I've been feeding my dogs the chicken and rice formula for a few years now and have been very pleased with the results. IMO this food looks good enough to try with the hogs, I have to go get food and treats for the dogs today so I think i'll grab a small bag of this catfood and try it out, thanks.


----------



## Lilysmommy (Jan 7, 2009)

Agreed with Larry, looks like a great food!


----------



## LizardGirl (Aug 25, 2008)

I use it in my mix! It's not crazy popular, but they don't mind it.


----------



## maryjog (Oct 14, 2012)

Thank you so much for the input! There are so many conflicting opinions. Do you feel I should mix this with another food. I was looking at Chicken soup or Purina one beyond. I am trying to stick to foods I can physically purchase without having to order on line.
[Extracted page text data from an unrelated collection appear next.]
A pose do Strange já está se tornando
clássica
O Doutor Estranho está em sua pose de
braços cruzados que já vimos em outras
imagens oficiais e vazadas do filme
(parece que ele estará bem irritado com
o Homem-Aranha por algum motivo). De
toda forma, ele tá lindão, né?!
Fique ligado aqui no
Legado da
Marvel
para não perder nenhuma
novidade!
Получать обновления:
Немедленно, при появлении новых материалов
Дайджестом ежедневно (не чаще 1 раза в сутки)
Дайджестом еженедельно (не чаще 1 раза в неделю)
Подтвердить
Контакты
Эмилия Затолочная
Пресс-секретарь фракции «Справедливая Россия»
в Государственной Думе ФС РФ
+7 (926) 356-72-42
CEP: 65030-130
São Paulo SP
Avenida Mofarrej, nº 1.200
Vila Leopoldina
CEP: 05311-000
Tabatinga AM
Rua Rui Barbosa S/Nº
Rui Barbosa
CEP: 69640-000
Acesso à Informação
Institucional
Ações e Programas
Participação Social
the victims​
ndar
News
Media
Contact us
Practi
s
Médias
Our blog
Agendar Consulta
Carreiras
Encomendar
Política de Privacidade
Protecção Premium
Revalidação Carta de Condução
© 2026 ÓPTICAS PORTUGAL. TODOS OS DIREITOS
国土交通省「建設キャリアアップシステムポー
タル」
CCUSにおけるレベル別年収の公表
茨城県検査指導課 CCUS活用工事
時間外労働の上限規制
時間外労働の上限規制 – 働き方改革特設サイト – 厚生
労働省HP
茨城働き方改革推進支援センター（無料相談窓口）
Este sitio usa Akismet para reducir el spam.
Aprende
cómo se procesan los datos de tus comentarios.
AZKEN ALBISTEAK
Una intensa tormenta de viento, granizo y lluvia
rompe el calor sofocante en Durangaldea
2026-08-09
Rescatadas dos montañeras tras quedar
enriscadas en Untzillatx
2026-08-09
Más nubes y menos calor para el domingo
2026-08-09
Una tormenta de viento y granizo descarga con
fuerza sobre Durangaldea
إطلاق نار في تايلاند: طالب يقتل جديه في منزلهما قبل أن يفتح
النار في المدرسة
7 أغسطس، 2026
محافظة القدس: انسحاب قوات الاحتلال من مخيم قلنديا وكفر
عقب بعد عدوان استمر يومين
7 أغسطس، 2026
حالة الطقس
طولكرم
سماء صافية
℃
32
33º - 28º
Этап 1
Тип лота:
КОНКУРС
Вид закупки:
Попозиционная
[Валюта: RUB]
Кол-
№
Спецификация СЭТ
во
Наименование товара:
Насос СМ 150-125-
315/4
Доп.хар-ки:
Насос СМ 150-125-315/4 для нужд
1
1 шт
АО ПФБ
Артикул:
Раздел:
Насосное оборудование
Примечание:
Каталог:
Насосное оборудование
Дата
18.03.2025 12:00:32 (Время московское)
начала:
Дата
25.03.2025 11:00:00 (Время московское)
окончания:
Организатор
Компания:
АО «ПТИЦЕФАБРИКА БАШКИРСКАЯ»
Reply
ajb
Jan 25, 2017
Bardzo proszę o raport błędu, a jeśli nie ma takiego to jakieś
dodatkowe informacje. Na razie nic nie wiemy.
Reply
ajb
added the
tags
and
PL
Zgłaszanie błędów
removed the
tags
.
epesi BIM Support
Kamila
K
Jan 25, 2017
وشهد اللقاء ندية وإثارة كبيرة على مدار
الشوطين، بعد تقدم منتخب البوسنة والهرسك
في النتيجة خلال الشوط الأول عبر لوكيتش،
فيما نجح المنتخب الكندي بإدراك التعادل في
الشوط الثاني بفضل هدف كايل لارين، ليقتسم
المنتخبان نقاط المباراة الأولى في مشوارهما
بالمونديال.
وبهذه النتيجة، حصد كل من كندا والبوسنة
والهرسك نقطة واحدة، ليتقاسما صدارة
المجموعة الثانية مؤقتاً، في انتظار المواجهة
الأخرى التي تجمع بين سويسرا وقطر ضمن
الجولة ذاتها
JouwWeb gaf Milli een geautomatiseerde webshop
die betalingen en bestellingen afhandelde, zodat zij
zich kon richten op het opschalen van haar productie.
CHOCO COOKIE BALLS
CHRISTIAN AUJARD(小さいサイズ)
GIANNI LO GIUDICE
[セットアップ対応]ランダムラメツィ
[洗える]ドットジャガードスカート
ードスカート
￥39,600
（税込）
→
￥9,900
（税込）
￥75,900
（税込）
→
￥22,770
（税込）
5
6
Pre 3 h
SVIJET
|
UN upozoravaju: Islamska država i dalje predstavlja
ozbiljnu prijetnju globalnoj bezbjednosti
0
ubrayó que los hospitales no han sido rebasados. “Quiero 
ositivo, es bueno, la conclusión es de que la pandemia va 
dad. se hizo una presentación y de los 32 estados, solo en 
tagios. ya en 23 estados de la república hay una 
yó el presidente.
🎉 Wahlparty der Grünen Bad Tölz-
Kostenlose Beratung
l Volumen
Oh, Tractor supply also sells Wellness core, but that has a protien level of 45. I've read that's too high. So many of the food suggested by breeders ( including the gal we are adopting our baby from ) includes alot of corn, which I understand has no value.


----------



## LizardGirl (Aug 25, 2008)

Chicken Soup is a good food, mixing that with the 4Health would be good.  I wouldn't bother with the Purina unless it's the ONE Beyond brand, their "less crappy" formulas.


----------



## maryjog (Oct 14, 2012)

Thank you!


----------



## moxieberry (Nov 30, 2011)

I use this in my mix as well, they all like it. It's also very inexpensive compared to some other options - not that you'd buy this much for one hedgehog, but I get the 18lb bags which are only $20 at my local Del's. I consider 4Health one of the best food options, but few people have heard of it.


----------



## maryjog (Oct 14, 2012)

Well, I just ran out to buy Chicken soup and no one has it as it has been recalled. I didn't realize this was part of the Diamond company. I was buying diamond dog food but stopped because of all the recalls; which is how I discovered the 4Health. Soooo....I ended up buying Wellness Indoor Health which I've seen mentioned here. The gals in the petshop must have thought I was nuts, I spent 45 minutes reading the back of packages! 
I do have one other question pertaining to baby food as a treat. I didn't see much which I thought was pure. Most had added ascorbic acid ( I don't know if that's a problem ) or salt. I was just wondering what other folks use, and if there are other alternatives. It seems kind of wasteful; it only keeps for 2 days and I understand you're only supposed to give a pinch. I was also wondering about steamable frozen veggies and frozen fruits thawed. One last thing, the breeder feeds her crew Purina Indoor. I know that's not a good food. Should I wean it out slowly as you would do with a dog? Please let me know what you think about this, the Wellness / 4 Health mix and the snacks. Picking up our kiddo tomorrow so excited!!!!


----------



## LizardGirl (Aug 25, 2008)

Wellness should be just fine, just keep an eye out for loose poop which some people find with Wellness food. 

The baby food you can actually freeze, that way you can thaw the rest of the jar for use later - really helpful because yeah, it goes bad fast, and they don't eat a lot at once!

The ascorbic acid isn't a problem, it's just a tiny bit of vitamin C.


----------